AAA Calls on Bracks Review to Make Cars Green


Australia’s peak motoring body, the Australian Automobile Association (AAA), today told the Bracks Review of the Automotive Industry that Australian manufacturers should be moving more quickly to produce cleaner, greener vehicles.

AAA said this push for greener vehicles should not provide a reason to extend or maintain tariff support and protection for the industry.

Appearing before the Review hearing in Melbourne today, AAA’s Director of Policy & Research, John Metcalfe, said the Australian automotive industry needed to be a part of the global push towards cleaner vehicles.

“The world is now moving towards lowering greenhouse gas emissions, and the automotive industry has a major part to play in this as well,” Mr Metcalfe said.

“The AAA motoring clubs and their 6.5 million motoring members support the FIA Foundation’s global Make Cars Green declaration, which sets out clear non-mandatory fuel economy targets of 140 gCO2/km for all passenger cars.

“Many green cars are already available now.  In fact, a recent study has shown that if everyone purchased the ‘best in class’ vehicles, emissions would reduce by an average of 25 per cent.

“While we welcome the announcement of the Green Car Challenge, in which the Federal Government has promised to buy ‘green cars’ if local manufacturers produce them, we believe this should not be limited to Australian made cars only.

“Australia needs a strong automotive industry, but one free of current high levels of protection and operating in a world marketplace, producing efficient, environmentally-friendly vehicles.

“Assistance to the local industry, including the Budget decision to increase the Luxury Car Tax from 25 per cent to 33 per cent, will work against the promotion of cleaner and safer vehicles.  The anomaly of tariffs on 4WDs at 5 per cent, compared to tariffs of 10 per cent on imported passenger vehicles, has not helped either.

Mr Metcalfe also told the Inquiry hearing that tariffs on imported vehicles and industry assistance through the Government’s Australian Competitiveness Investment Scheme (ACIS) should be reduced, as originally planned, in order to provide cheaper cars for Australian drivers and their families.

”Higher tariffs on imported vehicles increase the price of new cars and indirectly used cars, and disadvantage Australian motorists,” Mr Metcalfe said.

“This assistance works against AAA’s objectives of promoting responsible, affordable and safe motoring and safeguarding and protecting the interests of Australian motorists.”

AAA’s submission to the Review of the Automotive Industry can be downloaded at   AAA’s recommendations to the Review follow.


AAA Recommendations to the Review of the Automotive Industry

 Recommendation 1      AAA recommends that the tariff reduction program announced in 2002 should continue, with tariffs on passenger motor vehicles and components being reduced to 5 per cent in 2010.

Recommendation 2      AAA recommends that the Luxury Car Tax be abolished.

Recommendation 3      It is recommended that:

  • The Government continue its planned gradual reduction in Australian Competitiveness Investment Scheme (ACIS) funding once tariffs are reduced to 5 per cent.
  • If it is deemed desirable that ACIS (or other grant funding) should be continued beyond 2015, the Review should report on the relative merits of alternative arrangements such as providing the industry, or individual firms, with a direct grant which is more transparent.
  • ACIS funding (or other grant funding) should be tied to specific safety and environmental outcomes.

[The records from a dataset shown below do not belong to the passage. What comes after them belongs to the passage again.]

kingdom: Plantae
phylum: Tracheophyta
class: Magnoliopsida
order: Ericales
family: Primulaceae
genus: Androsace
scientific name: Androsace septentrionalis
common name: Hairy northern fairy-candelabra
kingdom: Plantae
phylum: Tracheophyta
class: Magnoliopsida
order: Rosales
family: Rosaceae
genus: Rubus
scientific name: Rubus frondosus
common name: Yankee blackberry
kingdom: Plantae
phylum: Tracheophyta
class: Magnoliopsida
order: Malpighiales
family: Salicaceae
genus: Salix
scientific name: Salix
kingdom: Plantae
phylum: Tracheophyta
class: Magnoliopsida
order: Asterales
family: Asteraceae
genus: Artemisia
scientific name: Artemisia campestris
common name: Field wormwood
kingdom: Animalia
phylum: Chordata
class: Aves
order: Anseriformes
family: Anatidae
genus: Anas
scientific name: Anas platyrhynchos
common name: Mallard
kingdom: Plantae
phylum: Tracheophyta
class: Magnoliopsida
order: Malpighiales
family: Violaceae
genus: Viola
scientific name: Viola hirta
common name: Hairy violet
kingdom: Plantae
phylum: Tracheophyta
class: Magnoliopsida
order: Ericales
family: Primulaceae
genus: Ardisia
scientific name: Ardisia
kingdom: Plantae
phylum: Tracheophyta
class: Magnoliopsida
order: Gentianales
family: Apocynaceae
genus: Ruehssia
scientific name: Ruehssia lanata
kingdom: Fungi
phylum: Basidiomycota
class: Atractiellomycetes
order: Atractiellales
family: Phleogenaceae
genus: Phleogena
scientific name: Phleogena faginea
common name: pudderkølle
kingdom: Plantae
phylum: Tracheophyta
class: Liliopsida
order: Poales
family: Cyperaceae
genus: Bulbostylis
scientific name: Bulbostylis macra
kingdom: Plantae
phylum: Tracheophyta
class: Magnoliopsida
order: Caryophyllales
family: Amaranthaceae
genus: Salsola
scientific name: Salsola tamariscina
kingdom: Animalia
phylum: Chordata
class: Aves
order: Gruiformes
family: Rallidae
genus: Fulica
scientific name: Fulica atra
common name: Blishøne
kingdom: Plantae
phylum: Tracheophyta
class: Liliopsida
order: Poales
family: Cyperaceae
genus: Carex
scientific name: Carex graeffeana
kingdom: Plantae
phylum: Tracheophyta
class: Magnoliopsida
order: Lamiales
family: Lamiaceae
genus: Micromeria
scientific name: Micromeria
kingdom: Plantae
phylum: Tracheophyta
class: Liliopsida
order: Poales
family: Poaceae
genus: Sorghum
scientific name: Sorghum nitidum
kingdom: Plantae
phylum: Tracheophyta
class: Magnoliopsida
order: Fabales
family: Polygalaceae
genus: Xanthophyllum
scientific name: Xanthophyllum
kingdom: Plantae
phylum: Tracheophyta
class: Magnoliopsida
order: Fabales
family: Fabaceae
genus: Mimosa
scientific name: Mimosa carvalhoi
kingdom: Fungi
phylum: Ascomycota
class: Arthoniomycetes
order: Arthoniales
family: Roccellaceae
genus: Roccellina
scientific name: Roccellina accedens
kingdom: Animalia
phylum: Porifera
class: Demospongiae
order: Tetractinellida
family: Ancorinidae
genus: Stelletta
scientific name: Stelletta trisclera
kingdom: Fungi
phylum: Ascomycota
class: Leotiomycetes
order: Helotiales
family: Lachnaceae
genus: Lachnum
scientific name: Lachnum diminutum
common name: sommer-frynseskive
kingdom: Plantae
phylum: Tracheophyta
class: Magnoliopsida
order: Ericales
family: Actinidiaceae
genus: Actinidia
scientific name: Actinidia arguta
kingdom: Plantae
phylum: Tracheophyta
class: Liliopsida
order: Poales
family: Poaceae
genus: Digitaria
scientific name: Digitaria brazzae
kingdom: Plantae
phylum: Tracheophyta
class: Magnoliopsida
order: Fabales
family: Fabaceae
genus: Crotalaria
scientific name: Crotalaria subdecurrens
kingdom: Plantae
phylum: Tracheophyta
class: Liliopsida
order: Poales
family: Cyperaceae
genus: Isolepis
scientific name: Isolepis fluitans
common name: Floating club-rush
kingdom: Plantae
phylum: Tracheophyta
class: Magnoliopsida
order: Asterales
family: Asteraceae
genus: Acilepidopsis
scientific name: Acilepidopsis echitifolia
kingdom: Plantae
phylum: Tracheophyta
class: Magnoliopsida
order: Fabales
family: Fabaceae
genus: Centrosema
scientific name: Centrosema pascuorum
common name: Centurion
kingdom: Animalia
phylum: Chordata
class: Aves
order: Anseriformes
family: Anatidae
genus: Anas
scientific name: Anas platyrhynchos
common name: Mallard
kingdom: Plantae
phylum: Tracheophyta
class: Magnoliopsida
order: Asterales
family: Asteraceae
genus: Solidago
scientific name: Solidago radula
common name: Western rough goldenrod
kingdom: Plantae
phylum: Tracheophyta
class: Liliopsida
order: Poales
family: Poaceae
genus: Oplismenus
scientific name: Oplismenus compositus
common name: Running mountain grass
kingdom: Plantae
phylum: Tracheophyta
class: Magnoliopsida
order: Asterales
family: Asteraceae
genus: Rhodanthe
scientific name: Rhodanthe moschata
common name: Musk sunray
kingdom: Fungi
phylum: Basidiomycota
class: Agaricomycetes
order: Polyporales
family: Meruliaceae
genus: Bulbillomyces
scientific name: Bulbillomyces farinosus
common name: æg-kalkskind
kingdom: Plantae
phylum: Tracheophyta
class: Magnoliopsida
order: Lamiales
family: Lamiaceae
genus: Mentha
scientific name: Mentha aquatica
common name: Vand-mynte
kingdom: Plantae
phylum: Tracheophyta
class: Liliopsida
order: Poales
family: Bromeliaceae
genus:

Reports showing performance against targeted objectives should be produced on an annual basis.

Recommendation 4      AAA recommends that consideration be given to mandating the labelling of the ANCAP star ratings on vehicles (locally manufactured and imports) sold in Australia. Where ANCAP tests have not been conducted for certain vehicles, this fact should be recorded on the label.

Recommendation 5      AAA recommends that the Government consider establishing a Safe Car Innovation Fund to promote safety in new vehicles and assist with funding of ANCAP.

Recommendation 6      AAA recommends that the Federal Government negotiate with industry a new target of national average carbon emissions for all new locally made light vehicles. The target should be ambitious and consistent with the Government’s targets for reductions in greenhouse gas emissions.

Recommendation 7      AAA recommends the adoption of a non-mandatory fuel economy target of 140 gCO2/km for all passenger cars, which is consistent with the FIA’s Make Cars Green declaration.

Recommendation 8      AAA recommends that:

  • The Government’s Green Car Challenge of purchasing value-for-money environmentally friendly vehicles for the Commonwealth car fleet should not be restricted to vehicles manufactured in Australia.
  • The Government should immediately set a revised and challenging target for its Commonwealth car fleet based on the Green Vehicles Guide and ensure that performance against target is reported annually.

Recommendation 9      AAA recommends that:

  • The Government should not dictate the type of low emission vehicles (such as hybrids, flexible fuel and diesel) eligible for funding from the Green Car Innovation Fund (GCIF).
  • Local manufacturers receiving funding from the GCIF should be required to report on the development of green car technology and production plans in an Annual Report.
  • Continued GCIF funding should be conditional on the achievement of solid commercial and environmental outcomes.